▶ DIRECTIONS:
Only one stretch of the data below is wanted: the lines starting at the one with "left front paw: (1098, 867)" and ending at the one with "right back paw: (761, 882)", both included, given again exactly.
AVAILABLE DATA Block Start
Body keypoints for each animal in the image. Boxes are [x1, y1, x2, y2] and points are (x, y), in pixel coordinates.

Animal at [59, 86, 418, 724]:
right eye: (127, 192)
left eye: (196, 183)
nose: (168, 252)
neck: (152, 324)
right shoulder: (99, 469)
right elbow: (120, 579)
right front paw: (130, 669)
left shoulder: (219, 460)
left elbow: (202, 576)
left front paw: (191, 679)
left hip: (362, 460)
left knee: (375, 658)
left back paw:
AVAILABLE DATA Block End
AVAILABLE DATA Block Start
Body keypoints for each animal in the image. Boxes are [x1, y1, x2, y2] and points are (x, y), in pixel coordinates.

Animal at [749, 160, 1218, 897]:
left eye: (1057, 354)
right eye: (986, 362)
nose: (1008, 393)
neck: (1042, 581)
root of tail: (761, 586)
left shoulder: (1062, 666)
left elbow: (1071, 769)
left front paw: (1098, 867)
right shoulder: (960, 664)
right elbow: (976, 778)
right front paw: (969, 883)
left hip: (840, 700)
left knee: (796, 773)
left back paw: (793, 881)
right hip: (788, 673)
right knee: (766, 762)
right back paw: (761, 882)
AVAILABLE DATA Block End
▶ ANSWER SPACE:
left front paw: (1098, 867)
right shoulder: (960, 664)
right elbow: (976, 778)
right front paw: (969, 883)
left hip: (840, 700)
left knee: (796, 773)
left back paw: (793, 881)
right hip: (788, 673)
right knee: (766, 762)
right back paw: (761, 882)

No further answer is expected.